What you have to do =>
Scan the material and copy out each line where the word "între" occurs.

★ ★ ★ ★ ★ ★ ★

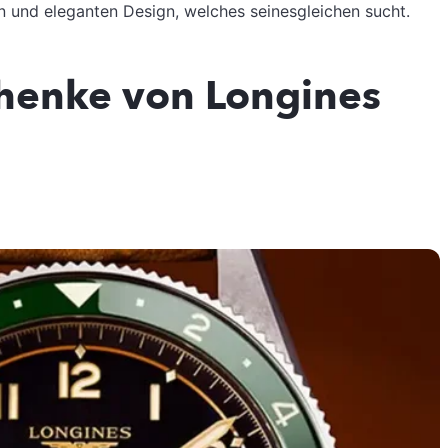
n und eleganten Design, welches seinesgleichen sucht.
henke von Longines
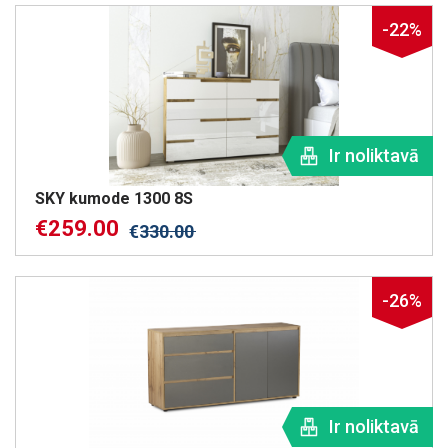
-22%
Ir noliktavā
SKY kumode 1300 8S
€
259.00
€
330.00
-26%
Ir noliktavā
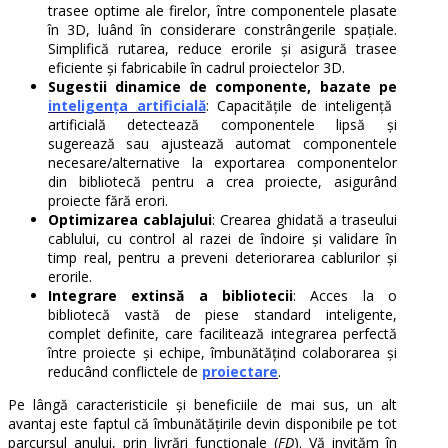
trasee optime ale firelor, între componentele plasate
în 3D, luând în considerare constrângerile spațiale.
Simplifică rutarea, reduce erorile și asigură trasee
eficiente și fabricabile în cadrul proiectelor 3D.
Sugestii dinamice de componente, bazate pe
inteligența artificială
: Capacitățile de inteligență
artificială detectează componentele lipsă și
sugerează sau ajustează automat componentele
necesare/alternative la exportarea componentelor
din bibliotecă pentru a crea proiecte, asigurând
proiecte fără erori.
Optimizarea cablajului
: Crearea ghidată a traseului
cablului, cu control al razei de îndoire și validare în
timp real, pentru a preveni deteriorarea cablurilor și
erorile.
Integrare extinsă a bibliotecii
: Acces la o
bibliotecă vastă de piese standard inteligente,
complet definite, care facilitează integrarea perfectă
între proiecte și echipe, îmbunătățind colaborarea și
reducând conflictele de
proiectare
.
Pe lângă caracteristicile și beneficiile de mai sus, un alt
avantaj este faptul că îmbunătățirile devin disponibile pe tot
parcursul anului, prin livrări funcționale (
FD
). Vă invităm în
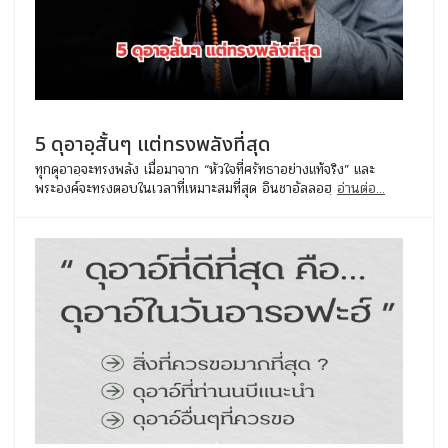
5 ดุอาอฺสั้นๆ แต่ทรงพลังที่สุด
ทุกดุอาอฺจะทรงพลัง เมื่อมาจาก “หัวใจที่ศรัทธาอย่างแท้จริง” และ
พระองค์จะทรงตอบในเวลาที่เหมาะสมที่สุด อินชาอัลลอฮฺ
อ่านต่อ...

★ ★ ★ ★ ★ ★ ★

Solved problem =>
trasee optime ale firelor, între componentele plasate
între proiecte și echipe, îmbunătățind colaborarea și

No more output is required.